# Data in this exercise
/---

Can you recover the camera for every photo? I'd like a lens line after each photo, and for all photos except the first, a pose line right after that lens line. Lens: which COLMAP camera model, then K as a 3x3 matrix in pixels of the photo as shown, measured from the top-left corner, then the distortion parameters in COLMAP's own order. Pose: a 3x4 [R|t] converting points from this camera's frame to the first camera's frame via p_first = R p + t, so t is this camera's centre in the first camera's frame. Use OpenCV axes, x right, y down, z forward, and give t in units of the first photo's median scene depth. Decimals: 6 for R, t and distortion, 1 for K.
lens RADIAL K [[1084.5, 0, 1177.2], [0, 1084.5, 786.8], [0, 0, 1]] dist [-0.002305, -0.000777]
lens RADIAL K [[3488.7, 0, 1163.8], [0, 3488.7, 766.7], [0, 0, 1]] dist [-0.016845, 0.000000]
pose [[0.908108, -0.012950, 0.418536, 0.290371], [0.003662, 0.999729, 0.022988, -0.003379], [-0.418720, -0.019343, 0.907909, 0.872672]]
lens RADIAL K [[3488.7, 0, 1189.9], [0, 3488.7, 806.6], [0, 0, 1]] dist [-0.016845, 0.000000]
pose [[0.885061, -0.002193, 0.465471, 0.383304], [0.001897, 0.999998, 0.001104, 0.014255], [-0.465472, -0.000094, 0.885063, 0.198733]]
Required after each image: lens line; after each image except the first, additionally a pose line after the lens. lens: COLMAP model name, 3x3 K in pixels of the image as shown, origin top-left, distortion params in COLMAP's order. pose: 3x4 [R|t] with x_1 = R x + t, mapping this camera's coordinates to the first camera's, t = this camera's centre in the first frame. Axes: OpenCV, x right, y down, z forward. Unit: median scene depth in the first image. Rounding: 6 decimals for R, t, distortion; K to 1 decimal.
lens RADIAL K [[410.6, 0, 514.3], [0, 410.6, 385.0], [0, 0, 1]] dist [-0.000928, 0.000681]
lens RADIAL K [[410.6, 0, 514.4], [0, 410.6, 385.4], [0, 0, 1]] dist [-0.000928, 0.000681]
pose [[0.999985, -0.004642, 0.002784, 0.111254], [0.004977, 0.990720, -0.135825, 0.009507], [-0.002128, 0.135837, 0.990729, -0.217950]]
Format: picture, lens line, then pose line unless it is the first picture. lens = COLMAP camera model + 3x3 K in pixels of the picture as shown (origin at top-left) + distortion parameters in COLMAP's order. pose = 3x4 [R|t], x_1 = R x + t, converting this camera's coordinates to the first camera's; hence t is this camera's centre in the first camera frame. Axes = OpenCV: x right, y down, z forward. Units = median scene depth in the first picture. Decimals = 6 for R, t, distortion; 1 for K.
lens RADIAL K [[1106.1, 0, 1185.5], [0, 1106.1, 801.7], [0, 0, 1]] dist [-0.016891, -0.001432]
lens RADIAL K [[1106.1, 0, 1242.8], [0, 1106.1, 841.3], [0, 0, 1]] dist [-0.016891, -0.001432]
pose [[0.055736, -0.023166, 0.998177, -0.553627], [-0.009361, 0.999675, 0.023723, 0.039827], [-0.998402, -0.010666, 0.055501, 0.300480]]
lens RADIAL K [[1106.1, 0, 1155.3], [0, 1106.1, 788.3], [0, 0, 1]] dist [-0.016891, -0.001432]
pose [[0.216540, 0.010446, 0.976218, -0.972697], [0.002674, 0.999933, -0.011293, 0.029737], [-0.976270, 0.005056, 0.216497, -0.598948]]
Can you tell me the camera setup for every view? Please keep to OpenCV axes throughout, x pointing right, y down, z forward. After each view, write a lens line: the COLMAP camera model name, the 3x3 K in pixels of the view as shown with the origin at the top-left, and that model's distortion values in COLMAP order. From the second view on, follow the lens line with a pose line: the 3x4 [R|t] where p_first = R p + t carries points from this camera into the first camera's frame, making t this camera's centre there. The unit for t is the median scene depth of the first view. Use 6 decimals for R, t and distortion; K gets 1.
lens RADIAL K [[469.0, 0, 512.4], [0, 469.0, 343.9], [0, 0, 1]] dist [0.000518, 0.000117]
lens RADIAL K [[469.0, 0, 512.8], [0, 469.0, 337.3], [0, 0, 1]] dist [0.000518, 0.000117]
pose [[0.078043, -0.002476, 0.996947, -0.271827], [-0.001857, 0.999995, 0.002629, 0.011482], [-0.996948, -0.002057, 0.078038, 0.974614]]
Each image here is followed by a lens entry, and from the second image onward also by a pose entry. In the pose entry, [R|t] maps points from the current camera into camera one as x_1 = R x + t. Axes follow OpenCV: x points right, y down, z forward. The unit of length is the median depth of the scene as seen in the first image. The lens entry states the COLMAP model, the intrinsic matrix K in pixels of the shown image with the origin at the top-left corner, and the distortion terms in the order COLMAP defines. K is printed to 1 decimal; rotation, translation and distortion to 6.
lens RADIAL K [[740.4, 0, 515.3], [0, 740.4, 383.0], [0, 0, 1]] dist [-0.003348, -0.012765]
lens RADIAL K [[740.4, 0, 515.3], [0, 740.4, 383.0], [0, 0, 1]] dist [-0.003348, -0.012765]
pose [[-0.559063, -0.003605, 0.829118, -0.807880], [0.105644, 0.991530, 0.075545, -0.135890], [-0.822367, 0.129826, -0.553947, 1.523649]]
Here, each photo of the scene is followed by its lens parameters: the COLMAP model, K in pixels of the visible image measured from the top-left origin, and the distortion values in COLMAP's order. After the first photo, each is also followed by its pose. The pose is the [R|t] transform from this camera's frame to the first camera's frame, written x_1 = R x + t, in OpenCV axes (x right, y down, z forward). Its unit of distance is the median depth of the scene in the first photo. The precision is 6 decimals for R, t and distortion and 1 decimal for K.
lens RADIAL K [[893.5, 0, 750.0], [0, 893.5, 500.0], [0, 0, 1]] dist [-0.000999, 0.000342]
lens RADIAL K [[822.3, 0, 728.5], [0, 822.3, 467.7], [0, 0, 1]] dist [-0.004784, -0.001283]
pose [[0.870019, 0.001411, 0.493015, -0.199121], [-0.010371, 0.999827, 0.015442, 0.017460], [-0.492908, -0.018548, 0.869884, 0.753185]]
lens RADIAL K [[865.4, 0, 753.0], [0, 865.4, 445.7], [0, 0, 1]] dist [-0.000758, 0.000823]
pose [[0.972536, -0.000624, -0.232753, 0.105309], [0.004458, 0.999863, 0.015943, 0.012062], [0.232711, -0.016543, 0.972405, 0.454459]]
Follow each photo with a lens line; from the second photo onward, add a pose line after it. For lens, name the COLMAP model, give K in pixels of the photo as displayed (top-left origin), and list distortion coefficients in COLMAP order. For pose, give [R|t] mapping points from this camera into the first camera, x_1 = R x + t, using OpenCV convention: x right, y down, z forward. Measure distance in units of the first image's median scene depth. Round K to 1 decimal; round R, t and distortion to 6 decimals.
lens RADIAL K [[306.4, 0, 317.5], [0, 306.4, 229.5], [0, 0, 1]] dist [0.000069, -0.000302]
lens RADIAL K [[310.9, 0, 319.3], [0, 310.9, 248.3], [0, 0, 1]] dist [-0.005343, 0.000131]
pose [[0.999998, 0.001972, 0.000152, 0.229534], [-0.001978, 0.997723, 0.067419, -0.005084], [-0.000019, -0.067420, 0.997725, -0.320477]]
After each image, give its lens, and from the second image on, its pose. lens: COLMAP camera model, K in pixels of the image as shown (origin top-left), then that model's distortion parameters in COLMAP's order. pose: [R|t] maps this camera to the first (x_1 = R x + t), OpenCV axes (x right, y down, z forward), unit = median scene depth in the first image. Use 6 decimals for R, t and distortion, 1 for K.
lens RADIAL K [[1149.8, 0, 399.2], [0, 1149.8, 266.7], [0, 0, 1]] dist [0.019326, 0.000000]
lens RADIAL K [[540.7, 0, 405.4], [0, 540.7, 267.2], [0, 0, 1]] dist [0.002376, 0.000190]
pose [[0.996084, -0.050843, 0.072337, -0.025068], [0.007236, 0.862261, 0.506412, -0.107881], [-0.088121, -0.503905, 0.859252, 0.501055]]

\---

# Your instructions
Could you update the material from its first line through the line containing "806.6], [0, 0, 1]] dist [-0.016845, 0.000000]", changing "Decimals" to "Rounding" and leaving everything else as it is, and return only those lines?

# Result of the exercise
Can you recover the camera for every photo? I'd like a lens line after each photo, and for all photos except the first, a pose line right after that lens line. Lens: which COLMAP camera model, then K as a 3x3 matrix in pixels of the photo as shown, measured from the top-left corner, then the distortion parameters in COLMAP's own order. Pose: a 3x4 [R|t] converting points from this camera's frame to the first camera's frame via p_first = R p + t, so t is this camera's centre in the first camera's frame. Use OpenCV axes, x right, y down, z forward, and give t in units of the first photo's median scene depth. Rounding: 6 for R, t and distortion, 1 for K.
lens RADIAL K [[1084.5, 0, 1177.2], [0, 1084.5, 786.8], [0, 0, 1]] dist [-0.002305, -0.000777]
lens RADIAL K [[3488.7, 0, 1163.8], [0, 3488.7, 766.7], [0, 0, 1]] dist [-0.016845, 0.000000]
pose [[0.908108, -0.012950, 0.418536, 0.290371], [0.003662, 0.999729, 0.022988, -0.003379], [-0.418720, -0.019343, 0.907909, 0.872672]]
lens RADIAL K [[3488.7, 0, 1189.9], [0, 3488.7, 806.6], [0, 0, 1]] dist [-0.016845, 0.000000]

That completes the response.